The SCCs in eastern Africa consist of 15 people each and meet in the middle of the day in person or via video-conferencing. They sit in a circle and read the Gospel “and connect it with their daily lives,” said Father Healey, who teaches about SCCs at the Catholic university in Nairobi, Kenya’s capital, and has written extensively on the subject.
Meanwhile, the grant also helped Father Healey and other missionaries promote the synodal process in the local archdiocese in Kenya. Faithful have filled out a questionnaire about their experience in the Church. The results will be processed up through the Vatican level — just like in the Diocese of Paterson, Father Healey said.
“These [SCCs and the synodal process] are ways to get grass-roots people involved. We are here because we believe what the Church says about God, Jesus, and our mission. Pope Francis says we are all missionary disciples,” Father Healey told DMA students.

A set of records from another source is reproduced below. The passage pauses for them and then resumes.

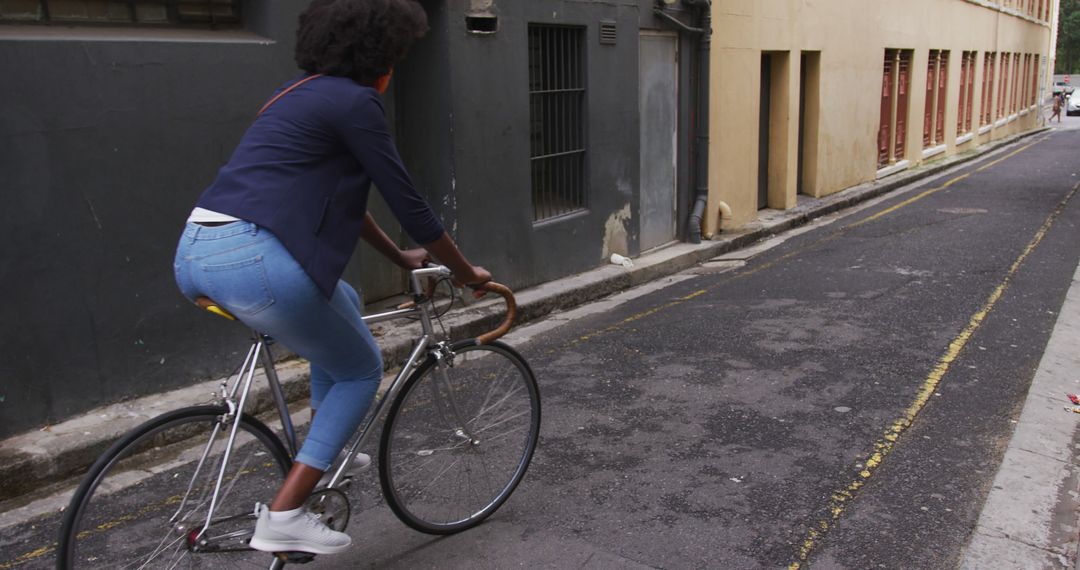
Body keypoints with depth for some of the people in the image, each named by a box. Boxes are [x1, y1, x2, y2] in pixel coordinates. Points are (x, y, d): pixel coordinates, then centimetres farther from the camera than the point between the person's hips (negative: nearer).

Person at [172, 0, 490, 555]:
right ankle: (283, 517, 7)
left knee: (342, 301, 31)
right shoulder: (355, 101, -3)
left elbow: (336, 195, 32)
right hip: (251, 259, -9)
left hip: (194, 252, 9)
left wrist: (399, 256, 39)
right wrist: (467, 271, 12)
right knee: (361, 370, 11)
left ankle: (322, 454, 37)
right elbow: (408, 203, -2)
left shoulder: (307, 94, 24)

Other grant recipients this year are Sister Lois Ann Richardi of the Sisters of the Holy Family of Nazareth in Australia, Benedictine Father Peter Blue in South Africa, Benedictine Father Damien Milliken in Tanzania; Salesian Father Henry Bonetti in Korea, Holy Cross Father Andrew Healey in the Philippines, Sister of Charity Margaret Ann O’Neill in El Salvador, and Sister Virginia Bickford in Kenya, according to the Mission Office.
Grant recipients will be highlighted on Sun., Oct. 23, at the annual World Mission Sunday Mass at 11:30 a.m. with Bishop Kevin J. Sweeney in the Cathedral of St. John the Baptist in Paterson. Father Healey will stay with his brother Tom of the Church of Christ the King in New Vernon, in time for the Mass, before returning to Kenya, he said.
On Oct. 6, DMA students crowded into the cafeteria to listen to Father Healey, who wore a bright African shirt. He showed the two countries where he missioned — Tanzania and Kenya — on a map of the continent. He taught them words in the local language of Swahili, such as “jambo,” which means “hello.” The priest also spoke about native animals, such as warthogs, monkeys, and elephants.
At the end of his talk, Father Healey asked the students to urge their families to buy “fair-trade goods.” These are usually agricultural products, such as coffee or chocolate, traded at fair prices to benefit poor farmers in developing nations and are environmentally sustainable, Father Healey said.
Afterward, Katelyn Marmara, a DMA seventh-grader and student vice president, told The Beacon that DMA collects money for the missions each month with a donor who matches the funds collected.
“I love Father Healey’s Swahili words. He inspired me to want to get more involved in charity work, maybe with Africa,” Marmara said.